Even with the best of care, a battery only lives for a defined number of years. There is no distinct life span, and the health of a battery rests on its genetic makeup, environmental conditions and user patterns.
Lead acid reaches the end of life when the active material has been consumed on the positive grids; nickel-based batteries lose performance as a result of corrosion; and lithium-ion fades when the transfer of ions slows down for degenerative reasons. Only the supercapacitor achieves a virtually unlimited number of cycles, if this device can be called a battery, but it also has a defined life span.

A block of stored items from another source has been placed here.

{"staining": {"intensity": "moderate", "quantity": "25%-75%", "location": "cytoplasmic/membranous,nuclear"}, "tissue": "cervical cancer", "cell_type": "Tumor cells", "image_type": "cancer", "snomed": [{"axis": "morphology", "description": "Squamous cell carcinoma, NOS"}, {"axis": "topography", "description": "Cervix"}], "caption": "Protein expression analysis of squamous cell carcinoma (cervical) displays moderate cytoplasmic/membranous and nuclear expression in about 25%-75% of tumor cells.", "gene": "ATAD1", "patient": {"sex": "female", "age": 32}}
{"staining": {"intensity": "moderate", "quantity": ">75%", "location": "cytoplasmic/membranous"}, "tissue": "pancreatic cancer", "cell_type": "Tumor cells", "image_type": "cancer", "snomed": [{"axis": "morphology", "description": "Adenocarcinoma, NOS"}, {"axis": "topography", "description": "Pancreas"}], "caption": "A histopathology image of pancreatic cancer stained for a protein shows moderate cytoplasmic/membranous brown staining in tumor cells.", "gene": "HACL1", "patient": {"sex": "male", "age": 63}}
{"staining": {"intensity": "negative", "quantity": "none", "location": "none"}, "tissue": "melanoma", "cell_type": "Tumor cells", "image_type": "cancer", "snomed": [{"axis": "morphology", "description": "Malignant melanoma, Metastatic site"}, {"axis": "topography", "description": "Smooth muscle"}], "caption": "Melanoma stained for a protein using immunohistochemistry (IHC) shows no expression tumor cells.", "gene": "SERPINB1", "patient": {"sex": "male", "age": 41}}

Battery manufacturers are aware of performance loss over time, but there is a disconnect when educating buyers about the fading effect. Runtimes are always estimated with a perfect battery delivering 100 percent capacity, a condition that only applies when the battery is new.While a dropped phone call on a consumer product because of a weak battery may only inconvenience the cellular user, an unexpected power loss on a medical, military or emergency device can be more devastating.
Consumers have learned to take the advertised battery runtimes in stride. The information means little and there is no enforcement. Perhaps no other specification is as loosely given as that of battery performance. The manufacturers know this and get away with minimal accountability. Very seldom does a user challenge the battery manufacturer for failing to deliver the specified battery performance, even when human lives are at stake. Less critical failures have been debated in court and punished in a harsh way.
The battery is an elusive scapegoat; it’s as if it holds special immunity. Should the battery quit during a critical mission, then this is a situation that was beyond control and could not be prevented. It was an act of God and the fingers point in other directions to assign the blame. Even auditors of quality-control systems shy away from the battery and consider only the physical appearance; state-of-function appears less important to them.